**SELECTED EXCERPT:**
A wonderful new piece of software developed by Nullsoft (now 0wned by the man @ AOL), the makers of Winamp. It's Napster's daddy, with the ability to share not only mp3's but also all other mainstream media and archiving files. Based on a distributed client/sever model, it, unlike Napster, is basically unstoppable in that it eats firewalls for breakfast. All computers on Gnutella are interconnected and servers themselves, so you never have to worry about being disconnected.

Currently a windows-only beta, it was designed to go Open Source at v1.0, but thanks to AOL gnutella will probably never see the light of day as non-betaware. Thankfully, a number of clones are already sprouting up, and soon you too will be downloading mp3's, warez, media, porn and just about any other high-bandwith medium from this little jewel. Problems with the current client include memory leakage, cpu utilization, and spamming by wannabe hackers.

head to gnutella.nerdherd.net or #gnutella for the skinny.

The problem with gnutella's distributed layout is one of scalability. Consider this:

1) The Gnutella network has U users
2) Each user adds (on average) B bandwidth to the network
3) Each user makes S searches

The total bandwidth available can be calculated with:

Total Bandwidth = U * B

Since Gnutella doesn't have a central server indexing songs, your request has to be sent to many other users, that they may check to see if they have the file you want. Therefore, when you make S searches:

Search Bandwidth = S * U

But you are not the only person wanting to make searches. There's U users, hence:

Total Search Bandwidth = S * U * U = S * U2

As you can see, the Total Bandwidth rises steadily as users increase evenly, but thte Total Search Bandwidth rises exponentially.

A graph would be nice here, but I can't put one in. Instead, here are some figures:

I will assume that each user brings on average 10 units of bandwidth (throughput/second) to the network. I will also assume that every user performs, on average, one search using 1 bandwidth unit per 100 bandwidth units provided.

Users
	Total network throughput per time unit
			Searches per user per time unit
					Search bandwidth per time unit

	(users*10)	(1/100)		(1/100)*users*users

10	100		0.01		1
20	200		0.01		4
30	300		0.01		9
50	500		0.01		25
100	1000		0.01		100
150	1500		0.01		225
200	2000		0.01		400
300	3000		0.01		900
500	5000		0.01		2500 
1000	10000		0.01		10000
1500	15000		0.01		22500
2000	20000		0.01		40000
4000	40000		0.01		160000
6000	60000		0.01		360000
10000	100000		0.01		1000000
15000	150000		0.01		2250000
20000	200000		0.01		4000000
As you can see, with above 10,000 users, our imaginary network can't support itself. The real gnutella would be more complex than this, but that's basically the maths behind it, as far as I know.

This writeup is an editorial/discussion on this author's perceived oncoming death of Gnutella

Besides the fundamental flaws in the scalability and the observation that it tends to kill connections, Gnutella has a tiny community problem. It was recently observed that 50% of Gnutella was served up by 5% of the users. Primarily no one shares files on these sorts of network, but are willing to quietly steal from them.

**STATED EXERCISE 1:**
Duplicate a passage from the Gnutella writeup, beginning at the words "The total bandwidth available" and stopping after "Bandwidth rises exponentially.".
**STATED EXERCISE 2:**
Pick up the Gnutella writeup after its final sentence and carry it on.

Collection entries
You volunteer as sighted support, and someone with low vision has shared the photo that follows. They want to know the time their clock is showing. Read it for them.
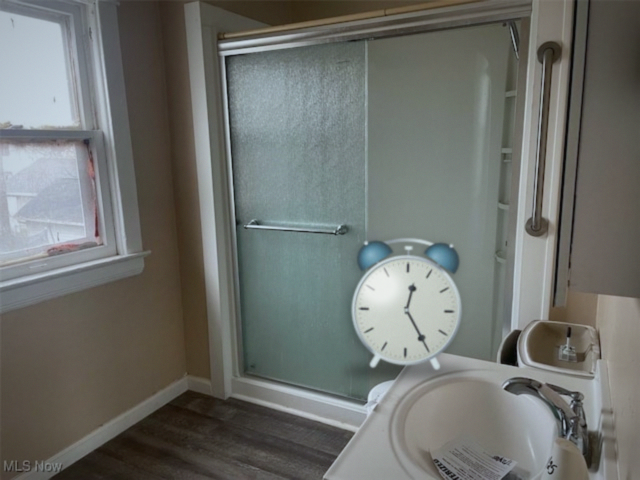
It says 12:25
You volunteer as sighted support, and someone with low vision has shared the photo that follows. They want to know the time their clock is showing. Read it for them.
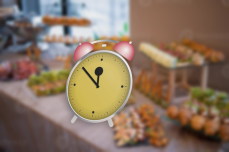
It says 11:52
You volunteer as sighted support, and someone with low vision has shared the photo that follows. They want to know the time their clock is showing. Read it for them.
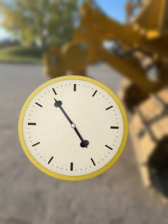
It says 4:54
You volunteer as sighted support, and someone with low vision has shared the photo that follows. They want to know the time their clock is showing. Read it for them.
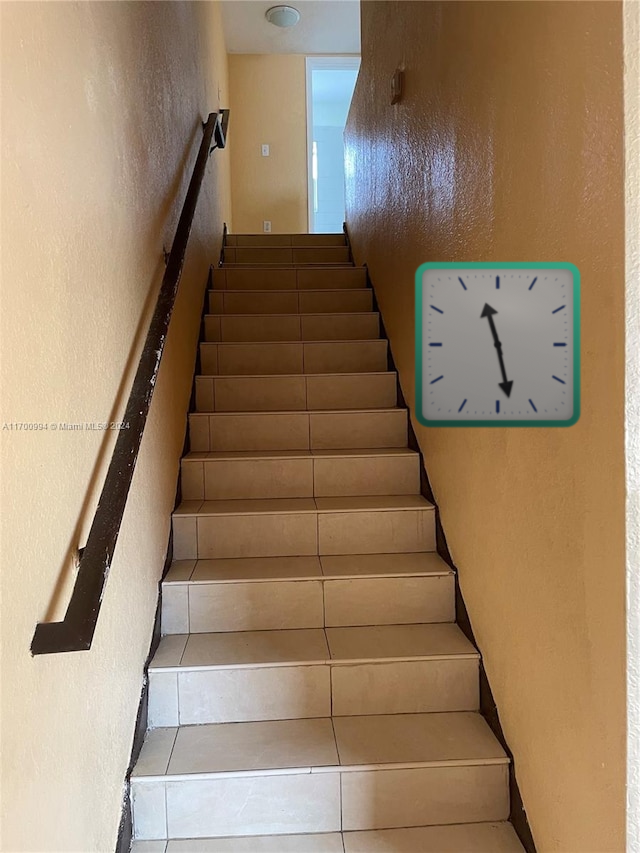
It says 11:28
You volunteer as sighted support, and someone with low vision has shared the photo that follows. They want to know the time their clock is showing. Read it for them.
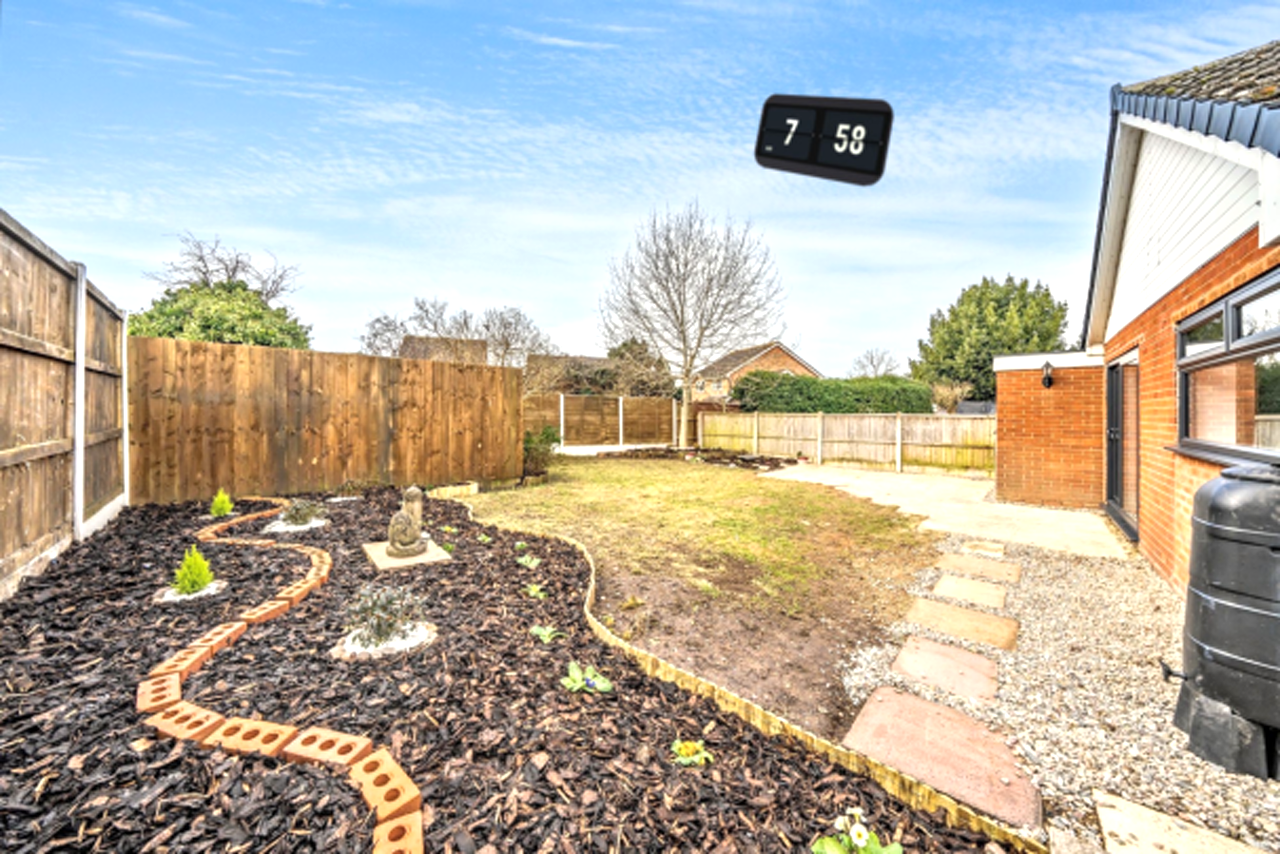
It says 7:58
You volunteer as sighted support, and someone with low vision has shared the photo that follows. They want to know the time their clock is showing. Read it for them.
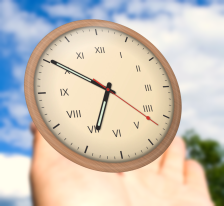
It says 6:50:22
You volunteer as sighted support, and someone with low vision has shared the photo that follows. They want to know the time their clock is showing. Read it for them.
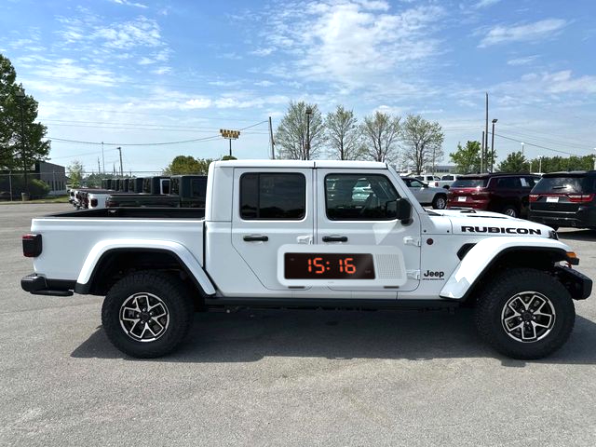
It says 15:16
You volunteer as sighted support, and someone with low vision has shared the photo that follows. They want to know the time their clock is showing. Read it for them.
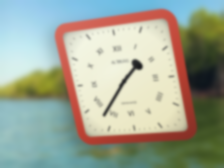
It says 1:37
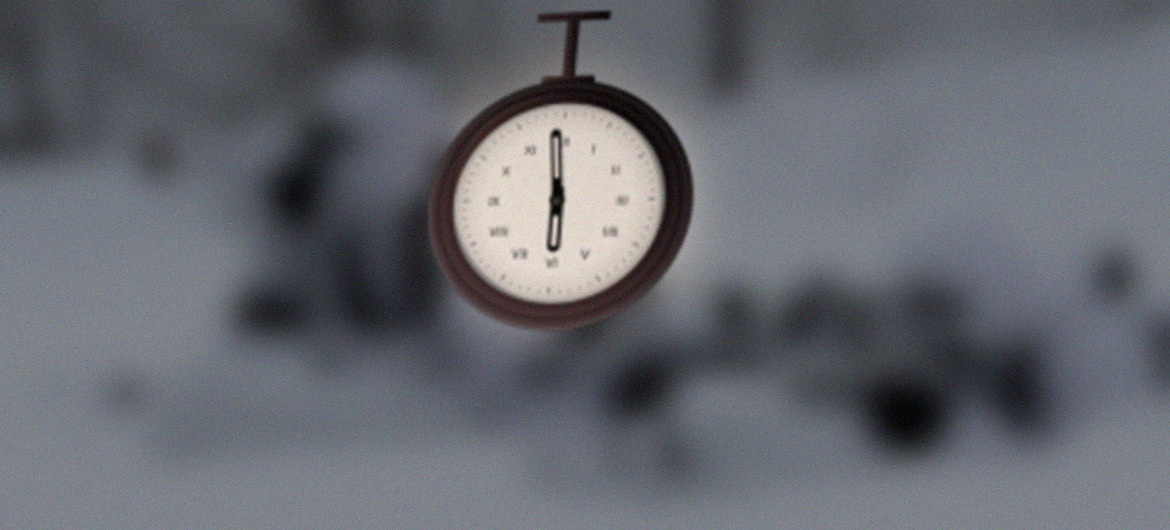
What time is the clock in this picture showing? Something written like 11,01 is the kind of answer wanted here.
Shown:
5,59
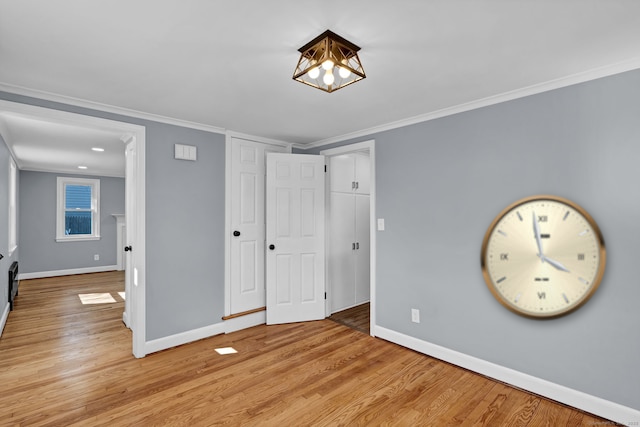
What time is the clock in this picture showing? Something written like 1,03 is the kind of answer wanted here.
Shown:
3,58
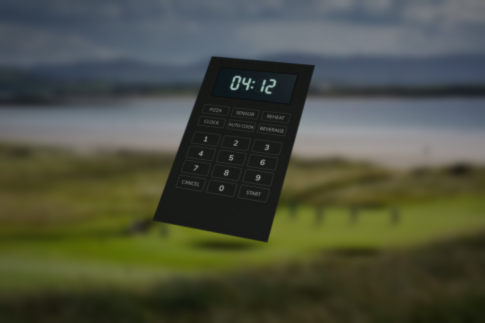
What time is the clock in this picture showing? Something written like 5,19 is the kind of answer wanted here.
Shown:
4,12
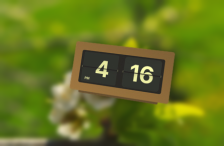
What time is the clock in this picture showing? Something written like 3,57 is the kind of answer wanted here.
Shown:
4,16
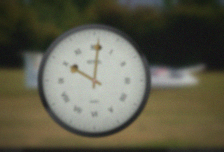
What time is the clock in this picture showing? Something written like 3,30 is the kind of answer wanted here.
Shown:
10,01
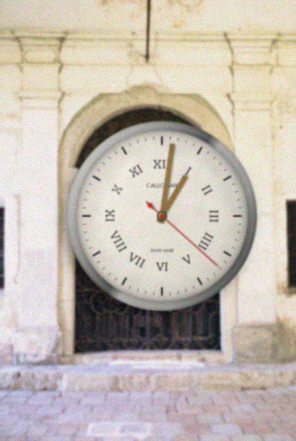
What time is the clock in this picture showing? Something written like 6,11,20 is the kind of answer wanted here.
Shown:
1,01,22
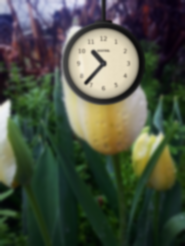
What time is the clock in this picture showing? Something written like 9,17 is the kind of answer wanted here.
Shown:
10,37
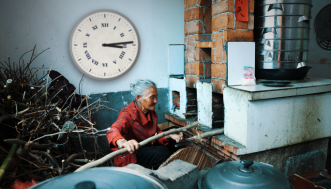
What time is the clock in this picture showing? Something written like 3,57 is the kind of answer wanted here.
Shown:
3,14
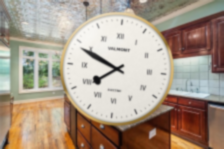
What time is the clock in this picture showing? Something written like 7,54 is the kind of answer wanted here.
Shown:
7,49
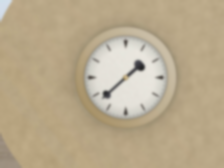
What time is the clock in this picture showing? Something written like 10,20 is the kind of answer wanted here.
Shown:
1,38
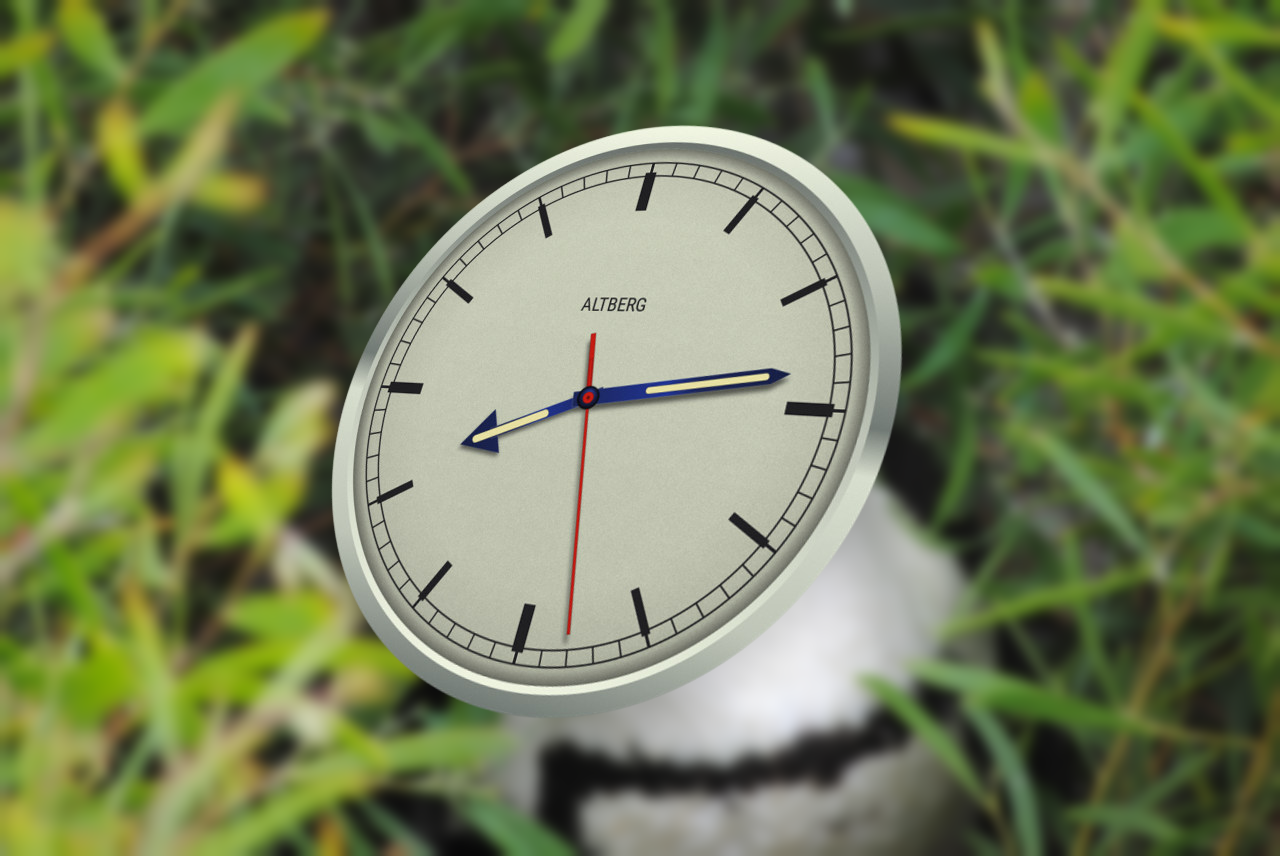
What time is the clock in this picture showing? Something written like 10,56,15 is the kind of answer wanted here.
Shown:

**EXERCISE ANSWER 1:**
The total bandwidth available can be calculated with:

Total Bandwidth = U * B

Since Gnutella doesn't have a central server indexing songs, your request has to be sent to many other users, that they may check to see if they have the file you want. Therefore, when you make S searches:

Search Bandwidth = S * U

But you are not the only person wanting to make searches. There's U users, hence:

Total Search Bandwidth = S * U * U = S * U2

As you can see, the Total Bandwidth rises steadily as users increase evenly, but thte Total Search Bandwidth rises exponentially.

**EXERCISE ANSWER 2:**
This is the downfall of any "file sharing" community: there are many people taking, but not a lot giving. Those few people who are sticking their neck out supplying the repositories of information (whether they be pirates or freedom advocates) are not getting any incentive to keep going. This will kill a community. Gnapster is in a way kind of dying. There are splinters on the network (making it perform better, but not helping the user), and fewer and fewer people are using it and contributing to it. It will eventually fall into a kind of obscurity, I beleive. Justin Frankel, it's author has stopped working on the project, and thus can not improve any of its fundamentals. Many Open Source and port projects are underway to reverse engineer and make the sharing application better, however that progesses at only a limited rate of speed. How much longer can such a network hold up before people leave?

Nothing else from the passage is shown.